Pasca lengsernya era kepemimpinan Presiden Soeharto pada 1998, uang yang terkumpul itu mulai dibidik sebagai bagian amanat reformasi. Hingga pada 2007, Negara menggugat Yayasan Supersemar untuk mengembalikan dana yang diselewengkan.
Gayung bersambut. Pada 27 Maret 2008, Pengadilan Negeri Jakarta Selatan (PN Jaksel) mengabulkan gugatan Kejagung dan menghukum Yayasan Supersemar membayar ganti rugi kepada negara. Vonis itu dikuatkan oleh Pengadilan Tinggi Jakarta pada 19 Februari 2009.
Setahun setelahnya, hakim agung Arifin Tumpa dengan anggota Rehngena Purba dan Dirwoto menguatkan vonis itu. Sayang, ada salah ketik di amar sehingga tak bisa dieksekusi. Jaksa Agung pun mengajukan PK atas kesalahan ketik itu. Pada Agustus 2015, MA memperbaiki salah ketik itu.
"Menghukum Tergugat II (Yayasan Supersemar) untuk membayar kepada Penggugat (Republik Indonesia) sejumlah 75 persen x US $ 420.002.910,64 = US $ 315.002.183,00 dan 75 persen x Rp 185.918.048.904,75 = Rp139.438.536.678,56," putus ketua majelis Suwardi dengan anggota Mahdi Soroinda Nasution dan Sultoni Mohdally.
Yayasan Supersemar pun mengajukan perlawanan eksekusi pada 2016. Pada 29 Juni 2016, PN Jaksel mengabulkan perlawanan eksekusi Yayasan Supersemar. PN Jaksel menyatakan Yayasan Supersemar sudah menyalurkan dana pendidikan ke yang berhak.
Tapi pada 19 Oktober 2017, MA menolak perlawan eksekusi Yayasan Supersemar itu. Menurut MA, perlawanan eksekusi Yayasan Supersemar nebis in idem. "Sehingga putusan perkara a quo nebis ini idem," ujar majelis dengan suara bulat.
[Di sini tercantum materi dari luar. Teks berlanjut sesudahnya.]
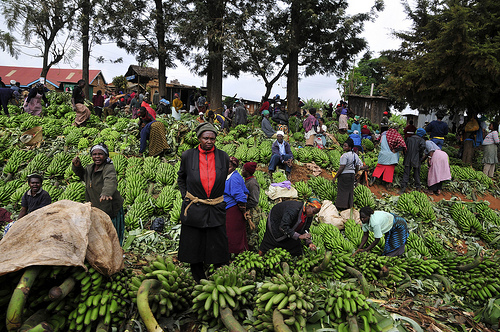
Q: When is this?
A: Daytime.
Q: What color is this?
A: Green.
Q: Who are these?
A: Women.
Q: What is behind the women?
A: House.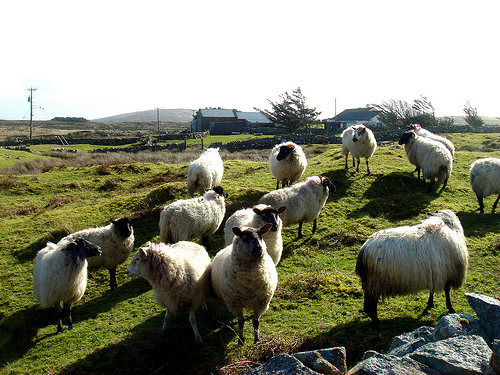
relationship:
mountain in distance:
[89, 108, 297, 124] [2, 99, 498, 167]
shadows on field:
[1, 277, 237, 375] [2, 134, 500, 373]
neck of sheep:
[147, 247, 165, 287] [127, 203, 285, 346]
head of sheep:
[257, 204, 283, 230] [127, 203, 285, 346]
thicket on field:
[31, 146, 187, 168] [2, 134, 500, 373]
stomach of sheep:
[219, 283, 260, 313] [127, 203, 285, 346]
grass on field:
[39, 330, 89, 361] [2, 134, 500, 373]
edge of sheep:
[412, 147, 453, 180] [127, 203, 285, 346]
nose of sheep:
[273, 222, 279, 231] [127, 203, 285, 346]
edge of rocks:
[332, 344, 346, 357] [293, 345, 348, 372]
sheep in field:
[34, 124, 499, 345] [5, 139, 500, 373]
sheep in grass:
[34, 124, 499, 345] [39, 330, 89, 361]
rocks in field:
[293, 345, 348, 372] [5, 139, 500, 373]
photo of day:
[5, 139, 500, 373] [12, 26, 469, 119]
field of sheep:
[5, 139, 500, 373] [127, 203, 285, 346]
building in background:
[193, 107, 273, 132] [10, 96, 500, 131]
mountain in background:
[89, 108, 297, 124] [10, 96, 500, 131]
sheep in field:
[127, 203, 285, 346] [5, 139, 500, 373]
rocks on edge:
[247, 291, 500, 374] [332, 344, 346, 357]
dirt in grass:
[3, 124, 27, 136] [4, 122, 83, 165]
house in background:
[324, 109, 388, 131] [10, 96, 500, 131]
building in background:
[193, 107, 241, 135] [10, 96, 500, 131]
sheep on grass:
[127, 203, 285, 346] [39, 330, 89, 361]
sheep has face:
[127, 203, 285, 346] [241, 230, 266, 257]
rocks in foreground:
[247, 291, 500, 374] [2, 239, 500, 374]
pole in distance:
[27, 86, 39, 140] [2, 99, 498, 167]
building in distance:
[193, 107, 241, 135] [2, 99, 498, 167]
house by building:
[324, 109, 388, 131] [193, 107, 241, 135]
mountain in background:
[84, 105, 200, 126] [10, 96, 500, 131]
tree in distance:
[252, 86, 324, 133] [2, 99, 498, 167]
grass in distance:
[39, 330, 89, 361] [2, 99, 498, 167]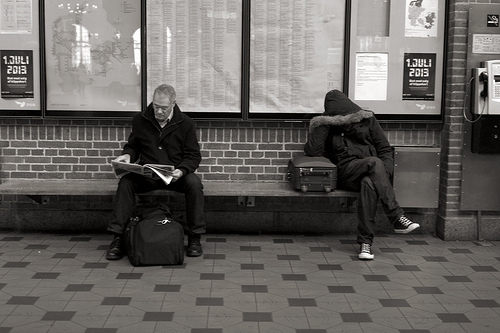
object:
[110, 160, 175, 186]
newspaper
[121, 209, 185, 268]
bag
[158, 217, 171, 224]
zipper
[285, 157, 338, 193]
suitcase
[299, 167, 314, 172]
zipper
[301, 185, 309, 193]
wheels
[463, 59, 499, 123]
phone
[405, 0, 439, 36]
map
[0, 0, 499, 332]
terminal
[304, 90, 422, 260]
person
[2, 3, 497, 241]
wall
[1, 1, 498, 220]
bricks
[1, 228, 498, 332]
tiles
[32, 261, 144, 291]
pattern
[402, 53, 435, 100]
poster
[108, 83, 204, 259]
man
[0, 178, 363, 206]
bench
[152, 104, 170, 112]
glasses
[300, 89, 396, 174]
jacket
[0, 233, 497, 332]
floor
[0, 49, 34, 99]
poster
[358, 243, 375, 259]
shoes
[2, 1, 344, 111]
window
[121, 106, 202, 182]
peacoat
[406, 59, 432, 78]
writing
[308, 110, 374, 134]
fur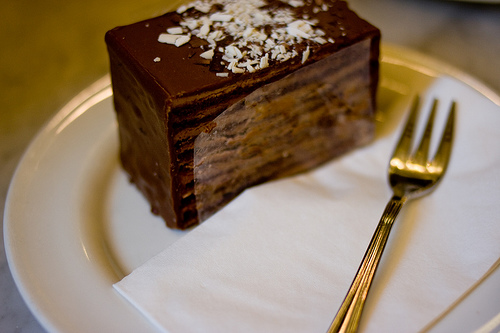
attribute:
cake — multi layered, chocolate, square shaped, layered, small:
[105, 0, 381, 226]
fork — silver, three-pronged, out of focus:
[329, 94, 459, 331]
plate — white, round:
[4, 44, 499, 329]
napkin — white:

Mengantongi putusan itu, Jaksa Agung mengajukan permohonan eksekusi. Perlahan, uang negara yang diselewengkan yayasan bisa diambil kembali. Salah satu aset Yayasan Supersemar yang disita negara adalah tanah dan Gedung Granadi. "Sudah lama (disita)," kata pejabat Humas PN Jaksel Achmad Guntur Senin 19 November 2018.
Selain gedung Granadi, yang terletak di Jl HR Rasuna Said, sejumlah aset lainnya disita terkait kasus Yayasan Supersemar, di antaranya tanah di Megamendung, Kampung Citalingkup, Bogor, seluas 8.120 meter persegi. "Ada tanah di Megamendung dan rekening sama uangnya," sambung Guntur.
Kuasa hukum Keluarga Cendana, Erwin Kallo, angkat bicara perihal Gedung Granadi yang disita PN Jakarta Selatan. Dia mengungkapkan pemilik gedung itu bukan Keluarga Cendana saja, dan bukan milik Yayasan Supersemar.
"Seharusnya dia (PN Jakarta Selatan) cari tahu gedung itu pemiliknya berapa orang dan siapa saja. Kalau ada orang lain di dalamnya, bagaimana bisa disita seluruh gedungnya? Kecuali kepemilikan yang tergugat 100 persen," ujar Erwin saat dihubungi, Senin, 19 November 2018.
Sedangkan Siti Hediati Hariyadi atau Titiek Soeharto menduga penyitaan gedung Granadi di Kuningan, Jaksel, berkaitan dengan dirinya yang vokal terhadap pemerintah. "Granadi itu ya, setiap kali saya bicara vokal ke pemerintah, selalu ada yang angkat mengenai penyitaan Granadi. Padahal ini cerita yang sudah beberapa bulan yang lalu," ujar Titiek di Istora Senayan, Jakarta, Kamis 22 November 2018.